Hessen-, Verbands- und Gruppenligisten brauchen keine Reserve mehr

Die wichtigsten Änderungen des Verbandsfußballtags im Überblick

18. Juni 2016, 17:47 Uhr

Foto: Charlie Rolff

Hessen-, Verbands- und Gruppenligisten müssen in Zukunft keine Reserve mehr melden. Das war die wichtigste Veränderung auf dem Verbandstag des Hessischen Fußballverbandes am Samstag. Außerdem wurde Stefan Reuß zum neuen Verbandspräsidenten gewählt. Wir haben für euch die wichtigsten Anträge zusammengefasst.

Reserven nicht mehr nötig

Gestattet wurde der Antrag, dass Hessen-, Verbands- und Gruppenligisten zur neuen Saison nicht mehr zwingend eine Reserve melden müssen. Künftig reicht es aus, wenn der Verein zwei Junioren-Mannschaften in unterschiedlichen Altersklassen an den Start schickt. Schafft ein Club es nicht, zwei Nachwuchsteams unterschiedlicher Altersklassen an den Start zu schicken, so kann eine Junioren-Mannschaft durch eine Reserve in Konkurrenz ersetzt werden. Jugendspielgemeinschaft und Jugendfördervereine werden nur dann angerechnet, wenn der betroffene Verein für jede gestellte Mannschaften sieben Spieler nachweisen kann. Sollte es einem Verein dennoch nicht gelingen, diesen Unterbau zu stellen, wird der Verein zukünftig erst in der darauffolgenden Saison bestraft. Jubel gibt es damit beim SVA Bad Hersfeld sowie bei Kerzell. Beide Teams hatten bereits angekündigt, zur neuen Saison keine eigenständige Reserve ins Rennen zu schicken.

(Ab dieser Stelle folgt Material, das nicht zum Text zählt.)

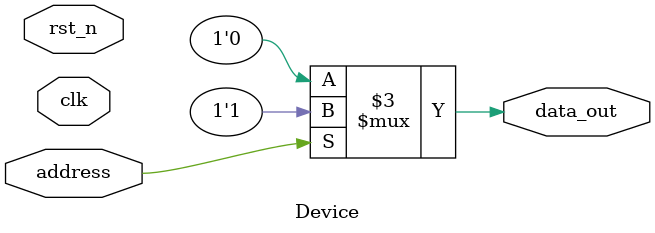
<source format=sv>
module Device (
    input  wire  rst_n,
    input  wire  clk,
    input  wire  address,
    // output wire data_out
    output logic data_out
);

  // assign data_out = address;

  always_comb begin
    if (address) begin
      data_out = 1'b1;
    end else begin
      data_out = 1'b0;
    end
  end

endmodule

</source>
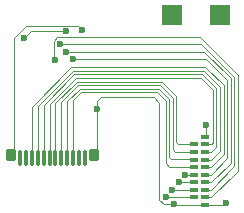
<source format=gbr>
%TF.GenerationSoftware,KiCad,Pcbnew,9.0.1*%
%TF.CreationDate,2025-07-04T13:50:07+02:00*%
%TF.ProjectId,USB_18pinOmnetics_bend,5553425f-3138-4706-996e-4f6d6e657469,rev?*%
%TF.SameCoordinates,Original*%
%TF.FileFunction,Copper,L1,Top*%
%TF.FilePolarity,Positive*%
%FSLAX46Y46*%
G04 Gerber Fmt 4.6, Leading zero omitted, Abs format (unit mm)*
G04 Created by KiCad (PCBNEW 9.0.1) date 2025-07-04 13:50:07*
%MOMM*%
%LPD*%
G01*
G04 APERTURE LIST*
G04 Aperture macros list*
%AMRoundRect*
0 Rectangle with rounded corners*
0 $1 Rounding radius*
0 $2 $3 $4 $5 $6 $7 $8 $9 X,Y pos of 4 corners*
0 Add a 4 corners polygon primitive as box body*
4,1,4,$2,$3,$4,$5,$6,$7,$8,$9,$2,$3,0*
0 Add four circle primitives for the rounded corners*
1,1,$1+$1,$2,$3*
1,1,$1+$1,$4,$5*
1,1,$1+$1,$6,$7*
1,1,$1+$1,$8,$9*
0 Add four rect primitives between the rounded corners*
20,1,$1+$1,$2,$3,$4,$5,0*
20,1,$1+$1,$4,$5,$6,$7,0*
20,1,$1+$1,$6,$7,$8,$9,0*
20,1,$1+$1,$8,$9,$2,$3,0*%
G04 Aperture macros list end*
%TA.AperFunction,SMDPad,CuDef*%
%ADD10R,0.760000X0.380000*%
%TD*%
%TA.AperFunction,SMDPad,CuDef*%
%ADD11RoundRect,0.050000X-0.115000X-0.625000X0.115000X-0.625000X0.115000X0.625000X-0.115000X0.625000X0*%
%TD*%
%TA.AperFunction,SMDPad,CuDef*%
%ADD12RoundRect,0.120000X0.280000X0.415000X-0.280000X0.415000X-0.280000X-0.415000X0.280000X-0.415000X0*%
%TD*%
%TA.AperFunction,SMDPad,CuDef*%
%ADD13RoundRect,0.120000X-0.280000X-0.415000X0.280000X-0.415000X0.280000X0.415000X-0.280000X0.415000X0*%
%TD*%
%TA.AperFunction,ComponentPad*%
%ADD14R,1.700000X1.700000*%
%TD*%
%TA.AperFunction,ViaPad*%
%ADD15C,0.600000*%
%TD*%
%TA.AperFunction,Conductor*%
%ADD16C,0.100000*%
%TD*%
G04 APERTURE END LIST*
D10*
%TO.P,J1,0,0*%
%TO.N,Net-(J1-Pad0)*%
X148000000Y-104040000D03*
%TO.P,J1,1,1*%
%TO.N,Net-(J1-Pad1)*%
X148000000Y-103400000D03*
%TO.P,J1,2,2*%
%TO.N,Net-(J1-Pad2)*%
X148000000Y-102760000D03*
%TO.P,J1,3,3*%
%TO.N,Net-(J1-Pad3)*%
X148000000Y-102120000D03*
%TO.P,J1,4,4*%
%TO.N,Net-(J1-Pad4)*%
X147060000Y-102120000D03*
%TO.P,J1,5,5*%
%TO.N,Net-(J1-Pad5)*%
X147060000Y-102760000D03*
%TO.P,J1,6,6*%
%TO.N,Net-(J1-Pad6)*%
X147060000Y-103400000D03*
%TO.P,J1,7,7*%
%TO.N,Net-(J1-Pad7)*%
X147060000Y-104040000D03*
%TO.P,J1,8,8*%
%TO.N,Net-(J1-Pad8)*%
X147060000Y-104680000D03*
%TO.P,J1,9,9*%
%TO.N,Net-(J1-Pad9)*%
X147060000Y-105320000D03*
%TO.P,J1,10,10*%
%TO.N,Net-(J1-Pad10)*%
X147060000Y-105960000D03*
%TO.P,J1,11,11*%
%TO.N,Net-(J1-Pad11)*%
X147060000Y-106600000D03*
%TO.P,J1,12,12*%
%TO.N,Net-(J1-Pad12)*%
X148000000Y-106600000D03*
%TO.P,J1,13,13*%
%TO.N,Net-(J1-Pad13)*%
X148000000Y-105960000D03*
%TO.P,J1,14,14*%
%TO.N,Net-(J1-Pad14)*%
X148000000Y-105320000D03*
%TO.P,J1,15,15*%
%TO.N,Net-(J1-Pad15)*%
X148000000Y-104680000D03*
%TO.P,J1,16,16*%
%TO.N,GND*%
X148000000Y-107240000D03*
%TO.P,J1,17,17*%
X148000000Y-101480000D03*
%TD*%
D11*
%TO.P,U1,0,0*%
%TO.N,unconnected-(U1-Pad0)*%
X132300000Y-103300000D03*
%TO.P,U1,1,1*%
%TO.N,unconnected-(U1-Pad1)*%
X132800000Y-103300000D03*
%TO.P,U1,2,2*%
%TO.N,Net-(J1-Pad0)*%
X133300000Y-103300000D03*
%TO.P,U1,3,3*%
%TO.N,Net-(J1-Pad1)*%
X133800000Y-103300000D03*
%TO.P,U1,4,4*%
%TO.N,Net-(J1-Pad2)*%
X134300000Y-103300000D03*
%TO.P,U1,5,5*%
%TO.N,Net-(J1-Pad3)*%
X134800000Y-103300000D03*
%TO.P,U1,6,6*%
%TO.N,Net-(J1-Pad4)*%
X135300000Y-103300000D03*
%TO.P,U1,7,7*%
%TO.N,Net-(J1-Pad5)*%
X135800000Y-103300000D03*
%TO.P,U1,8,8*%
%TO.N,Net-(J1-Pad6)*%
X136300000Y-103300000D03*
%TO.P,U1,9,9*%
%TO.N,Net-(J1-Pad7)*%
X136800000Y-103300000D03*
%TO.P,U1,10,10*%
%TO.N,unconnected-(U1-Pad10)*%
X137300000Y-103300000D03*
%TO.P,U1,11,11*%
%TO.N,unconnected-(U1-Pad11)*%
X137800000Y-103300000D03*
D12*
%TO.P,U1,24,24*%
%TO.N,GND*%
X131500000Y-102990000D03*
D13*
%TO.P,U1,25,25*%
X138600000Y-102990000D03*
%TD*%
D14*
%TO.P,J4,1,Pin_1*%
%TO.N,GND*%
X145200000Y-91200000D03*
%TD*%
%TO.P,J3,1,Pin_1*%
%TO.N,GND*%
X149200000Y-91200000D03*
%TD*%
D15*
%TO.N,GND*%
X132600000Y-93100000D03*
X136200000Y-92499000D03*
X137575707Y-92424293D03*
X138805500Y-99100000D03*
X145300000Y-107200000D03*
X148035000Y-100510000D03*
X149735000Y-107110000D03*
%TO.N,Net-(J1-Pad8)*%
X146285000Y-104710000D03*
%TO.N,Net-(J1-Pad9)*%
X145735000Y-105294933D03*
%TO.N,Net-(J1-Pad10)*%
X145185000Y-106010000D03*
%TO.N,Net-(J1-Pad11)*%
X144635000Y-106590949D03*
%TO.N,Net-(J1-Pad12)*%
X135250000Y-95000000D03*
%TO.N,Net-(J1-Pad13)*%
X135700000Y-93600000D03*
%TO.N,Net-(J1-Pad14)*%
X136200000Y-94300000D03*
%TO.N,Net-(J1-Pad15)*%
X136800000Y-94900000D03*
%TD*%
D16*
%TO.N,GND*%
X131800000Y-93100000D02*
X131800000Y-103300000D01*
X132800000Y-92100000D02*
X131800000Y-93100000D01*
X137251414Y-92100000D02*
X132800000Y-92100000D01*
X137575707Y-92424293D02*
X137251414Y-92100000D01*
X133201000Y-92499000D02*
X132600000Y-93100000D01*
X136200000Y-92499000D02*
X133201000Y-92499000D01*
X138805500Y-102794500D02*
X138300000Y-103300000D01*
X138805500Y-99100000D02*
X138805500Y-102794500D01*
X144464819Y-107200000D02*
X145300000Y-107200000D01*
X138805500Y-98449768D02*
X139155268Y-98100000D01*
X143604232Y-98100000D02*
X144084000Y-98579768D01*
X138805500Y-99100000D02*
X138805500Y-98449768D01*
X144084000Y-98579768D02*
X144084000Y-106819181D01*
X139155268Y-98100000D02*
X143604232Y-98100000D01*
X144084000Y-106819181D02*
X144464819Y-107200000D01*
X145340000Y-107240000D02*
X148000000Y-107240000D01*
X145300000Y-107200000D02*
X145340000Y-107240000D01*
%TO.N,Net-(J1-Pad12)*%
X150738000Y-96286644D02*
X150738000Y-97300000D01*
X135471768Y-93049000D02*
X147500356Y-93049000D01*
X135149000Y-93371768D02*
X135471768Y-93049000D01*
X135149000Y-94899000D02*
X135149000Y-93371768D01*
X147500356Y-93049000D02*
X150738000Y-96286644D01*
X135250000Y-95000000D02*
X135149000Y-94899000D01*
%TO.N,GND*%
X138300000Y-103300000D02*
X138808500Y-102791500D01*
%TO.N,Net-(J1-Pad13)*%
X148432000Y-105960000D02*
X148000000Y-105960000D01*
X150437000Y-103955000D02*
X148432000Y-105960000D01*
X150437000Y-96411322D02*
X150437000Y-103955000D01*
X147625678Y-93600000D02*
X150437000Y-96411322D01*
X135700000Y-93600000D02*
X147625678Y-93600000D01*
%TO.N,Net-(J1-Pad14)*%
X148480000Y-105320000D02*
X148000000Y-105320000D01*
X150136000Y-103664000D02*
X148480000Y-105320000D01*
X150136000Y-96536000D02*
X150136000Y-103664000D01*
X136200000Y-94300000D02*
X147900000Y-94300000D01*
X147900000Y-94300000D02*
X150136000Y-96536000D01*
%TO.N,Net-(J1-Pad15)*%
X148432000Y-104680000D02*
X148000000Y-104680000D01*
X149835000Y-96686322D02*
X149835000Y-103277000D01*
X149835000Y-103277000D02*
X148432000Y-104680000D01*
X148048678Y-94900000D02*
X149835000Y-96686322D01*
X136800000Y-94900000D02*
X148048678Y-94900000D01*
%TO.N,Net-(J1-Pad0)*%
X149534000Y-102938000D02*
X148432000Y-104040000D01*
X147999034Y-95593000D02*
X149534000Y-97127966D01*
X136627254Y-95593000D02*
X147999034Y-95593000D01*
X148432000Y-104040000D02*
X148000000Y-104040000D01*
X133300000Y-98920254D02*
X136627254Y-95593000D01*
X149534000Y-97127966D02*
X149534000Y-102938000D01*
X133300000Y-103300000D02*
X133300000Y-98920254D01*
%TO.N,Net-(J1-Pad1)*%
X148480000Y-103400000D02*
X148000000Y-103400000D01*
X136751932Y-95894000D02*
X147874356Y-95894000D01*
X133800000Y-98845932D02*
X136751932Y-95894000D01*
X149233000Y-102647000D02*
X148480000Y-103400000D01*
X133800000Y-103300000D02*
X133800000Y-98845932D01*
X147874356Y-95894000D02*
X149233000Y-97252644D01*
X149233000Y-97252644D02*
X149233000Y-102647000D01*
%TO.N,Net-(J1-Pad2)*%
X148480000Y-102760000D02*
X148000000Y-102760000D01*
X148932000Y-102308000D02*
X148480000Y-102760000D01*
X147749678Y-96195000D02*
X148932000Y-97377322D01*
X148932000Y-97377322D02*
X148932000Y-102308000D01*
X134300000Y-98771610D02*
X136876610Y-96195000D01*
X134300000Y-103300000D02*
X134300000Y-98771610D01*
X136876610Y-96195000D02*
X147749678Y-96195000D01*
%TO.N,Net-(J1-Pad3)*%
X148480000Y-102120000D02*
X148000000Y-102120000D01*
X148631000Y-97502000D02*
X148631000Y-101969000D01*
X148631000Y-101969000D02*
X148480000Y-102120000D01*
X147625000Y-96496000D02*
X148631000Y-97502000D01*
X137001288Y-96496000D02*
X147625000Y-96496000D01*
X134800000Y-98697288D02*
X137001288Y-96496000D01*
X134800000Y-103300000D02*
X134800000Y-98697288D01*
%TO.N,Net-(J1-Pad4)*%
X147030000Y-102090000D02*
X147060000Y-102120000D01*
X145538000Y-101913000D02*
X145715000Y-102090000D01*
X145538000Y-98035966D02*
X145538000Y-101913000D01*
X137125966Y-96797000D02*
X144299034Y-96797000D01*
X145715000Y-102090000D02*
X147030000Y-102090000D01*
X135300000Y-98622966D02*
X137125966Y-96797000D01*
X144299034Y-96797000D02*
X145538000Y-98035966D01*
X135300000Y-103300000D02*
X135300000Y-98622966D01*
%TO.N,Net-(J1-Pad5)*%
X147030000Y-102730000D02*
X147060000Y-102760000D01*
X144174356Y-97098000D02*
X145237000Y-98160644D01*
X137250644Y-97098000D02*
X144174356Y-97098000D01*
X135800000Y-98548644D02*
X137250644Y-97098000D01*
X145237000Y-98160644D02*
X145237000Y-102512000D01*
X145237000Y-102512000D02*
X145455000Y-102730000D01*
X135800000Y-103300000D02*
X135800000Y-98548644D01*
X145455000Y-102730000D02*
X147030000Y-102730000D01*
%TO.N,Net-(J1-Pad6)*%
X147030000Y-103370000D02*
X147060000Y-103400000D01*
X144049678Y-97399000D02*
X144936000Y-98285322D01*
X137375322Y-97399000D02*
X144049678Y-97399000D01*
X136300000Y-98474322D02*
X137375322Y-97399000D01*
X144936000Y-98285322D02*
X144936000Y-103211000D01*
X145095000Y-103370000D02*
X147030000Y-103370000D01*
X136300000Y-103300000D02*
X136300000Y-98474322D01*
X144936000Y-103211000D02*
X145095000Y-103370000D01*
%TO.N,Net-(J1-Pad7)*%
X144935000Y-104010000D02*
X147030000Y-104010000D01*
X144635000Y-103710000D02*
X144935000Y-104010000D01*
X137500000Y-97700000D02*
X143925000Y-97700000D01*
X143925000Y-97700000D02*
X144635000Y-98410000D01*
X147030000Y-104010000D02*
X147060000Y-104040000D01*
X136800000Y-98400000D02*
X137500000Y-97700000D01*
X144635000Y-98410000D02*
X144635000Y-103710000D01*
X136800000Y-103300000D02*
X136800000Y-98400000D01*
%TO.N,GND*%
X148035000Y-101445000D02*
X148000000Y-101480000D01*
X148035000Y-100510000D02*
X148035000Y-101445000D01*
X149605000Y-107240000D02*
X149735000Y-107110000D01*
X148000000Y-107240000D02*
X149605000Y-107240000D01*
%TO.N,Net-(J1-Pad11)*%
X144644051Y-106600000D02*
X147060000Y-106600000D01*
X144635000Y-106590949D02*
X144644051Y-106600000D01*
%TO.N,Net-(J1-Pad10)*%
X145235000Y-105960000D02*
X147060000Y-105960000D01*
X145185000Y-106010000D02*
X145235000Y-105960000D01*
%TO.N,Net-(J1-Pad9)*%
X145760067Y-105320000D02*
X147060000Y-105320000D01*
X145735000Y-105294933D02*
X145760067Y-105320000D01*
%TO.N,Net-(J1-Pad8)*%
X147030000Y-104710000D02*
X147060000Y-104680000D01*
X146285000Y-104710000D02*
X147030000Y-104710000D01*
%TO.N,Net-(J1-Pad12)*%
X150738000Y-96561644D02*
X150738000Y-104342000D01*
X150738000Y-104342000D02*
X148480000Y-106600000D01*
X148480000Y-106600000D02*
X148000000Y-106600000D01*
%TO.N,Net-(J1-Pad10)*%
X145185000Y-106010000D02*
X145265000Y-105930000D01*
%TD*%
M02*

</source>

Herren werden künftig wegen Nicht-Erfüllung des Schiedsrichtersolls bestraft

Außerdem werden bei Punktabzügen wegen Nicht-Erfüllung des Schiedsrichtersolls in Zukunft nicht mehr automatisch die ranghöchste Mannschaft im Verein, sondern die ranghöchste Herrenmannschaft bestraft. Da der Frauenfußball erst in der Kreisoberliga beginnt, wurden daher bislang oft den Frauen-Teams die Punkte abgezogen, sofern sie in einer höheren Spielklasse als die Herren gespielt haben. Jetzt trifft es immer die ranghöchste Herrenmannschaft, sofern diese vorhanden ist. Bei reinen Frauen-Vereinen wird natürlich das Frauen-Team bestraft.

Delegierten lehnen Antrag bezüglich der letzten vier Saisonspiele ab

Abgelehnt wurde derweil ein Antrag des Verbandsspielausschusses, der den Paragraph bezüglich der letzten vier Saisonspiele ersatzlos streichen wollte. Bislang sagt die Spielordnung vor, dass in den letzten vier Begegnungen kein Spieler mehr in einer zweiten oder dritten Mannschaft eingesetzt werden darf, der in einem einem höheren Team sechs oder mehr Einsätze in der Rückrunde absolvierte.

Veränderungen des Schiedsrichter-Solls

Zudem wurde ein Antrag zugestimmt, der besagt, das Schiedsrichter in Bezug auf das Pflichtsoll in Zukunft angerechnet werden soll. Soll heißen, wenn ein Verein beispielsweise vier Jahre in Folge das Schiedsrichter-Soll übererfüllt, kommt er im ersten Jahr bei der Nicht-Erfüllung des Solls straffrei davon. Hier haben sich die Delegierten durchgesetzt.

Richtzahl verändert sich, wenn keiner Aufsteiger will

Auf Antrag vom Verbandsspielausschuss wurde zudem beschlossen, dass es künftig nicht mehr Absteiger in einer Liga gibt, wenn kein Verein aus der Spielklasse in die nächsthöhere Liga aufsteigen möchte. In diesem Fall würde sich die Richtzahl der jeweiligen Spielklasse verändern.

Reuß neuer HFV-Präsident

Eine Veränderungen gab es außerdem im Präsidium. Da der bisherige Präsident Rolf Hocke nach 19 Jahren nicht mehr zur Wahl antrat und zum Ehrenpräsidenten ernannt wurde, ist sein bisheriger Vize Stefan Reuß aus Witzenhausen von den 329 anwesenden Delegierten zum Präsidenten gewählt worden. Vize-Präsident bleibt Thorsten Becker. Zum neuen Aufsichtsratsvorsitzenden wurde Bernd Reisig, Ex-Präsident von Zweitliga-Absteiger FSV Frankfurt gewählt, außerdem ist Horst-Günther Konle neuer Vorsitzender des Verbandssportgerichts.